A ordem das apresentações, que ocorrerão no Parque da Pecuária José da Silva Nogueira, no bairro do Prado, foi confirmada por meio de sorteio. Além da competição, os dias de evento contarão com apresentações de outras manifestações culturais, shows de forró e um espaço dedicado à gastronomia e ao artesanato regional.

Nesta sexta, o parque recebe a seletiva alagoana, que vai escolher as duas quadrilhas juninas que irão representar Alagoas no campeonato. Estão na disputa os grupos Sanfona do Rei, Gonzagão, Fazendinha e Luar do Sertão.

Disputa interestadual

A peleja interestadual será no sábado (25), a partir das 17h, e no domingo, começando uma hora mais cedo, às 16h. Os grupos entram no tablado para dançar e cantar os temas e histórias que cada quadrilha irá homenagear.

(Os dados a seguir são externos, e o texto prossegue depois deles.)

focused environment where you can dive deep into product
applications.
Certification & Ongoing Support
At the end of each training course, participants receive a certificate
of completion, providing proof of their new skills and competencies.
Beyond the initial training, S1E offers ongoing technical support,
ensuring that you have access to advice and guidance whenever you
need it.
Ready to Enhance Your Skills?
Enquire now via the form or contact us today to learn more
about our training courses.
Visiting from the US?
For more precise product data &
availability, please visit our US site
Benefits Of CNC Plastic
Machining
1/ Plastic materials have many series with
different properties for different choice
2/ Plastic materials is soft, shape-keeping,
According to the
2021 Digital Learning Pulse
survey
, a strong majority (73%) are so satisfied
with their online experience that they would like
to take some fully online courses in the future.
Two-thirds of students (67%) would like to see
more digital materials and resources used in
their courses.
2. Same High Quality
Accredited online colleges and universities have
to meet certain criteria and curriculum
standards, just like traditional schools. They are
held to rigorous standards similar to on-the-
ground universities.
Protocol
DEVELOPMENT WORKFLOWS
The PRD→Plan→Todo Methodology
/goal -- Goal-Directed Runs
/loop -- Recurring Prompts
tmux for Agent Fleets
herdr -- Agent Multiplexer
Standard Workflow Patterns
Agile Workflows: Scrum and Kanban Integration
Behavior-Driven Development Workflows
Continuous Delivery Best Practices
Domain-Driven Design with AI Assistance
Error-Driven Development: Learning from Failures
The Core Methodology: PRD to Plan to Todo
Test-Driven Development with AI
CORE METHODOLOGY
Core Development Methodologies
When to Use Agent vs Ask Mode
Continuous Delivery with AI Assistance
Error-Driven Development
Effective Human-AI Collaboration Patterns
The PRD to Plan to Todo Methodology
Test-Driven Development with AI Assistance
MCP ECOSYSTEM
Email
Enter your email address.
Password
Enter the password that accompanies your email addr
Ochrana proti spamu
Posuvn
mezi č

A “Inovação”, de São Paulo, por exemplo, apresenta o tema “Apocalipse – O Último São João”. O grupo faz uma reflexão sobre a perda das tradições, da memória e dos laços que unem o povo. Já os pernambucanos da “Raízes do Nordeste” trazem o tema “O Romance do Pavão Misterioso”, fazendo um mergulho musical pelo universo da literatura de cordel. A campeã brasileira em 2024, a Junina Garranxê, do estado de Roraima, faz uma homenagem ao povo potiguar da cidade de Mossoró. Com o tema “Resistência”, a quadrilha revive a coragem do povo mossoroense diante da invasão do bando de Lampião à cidade.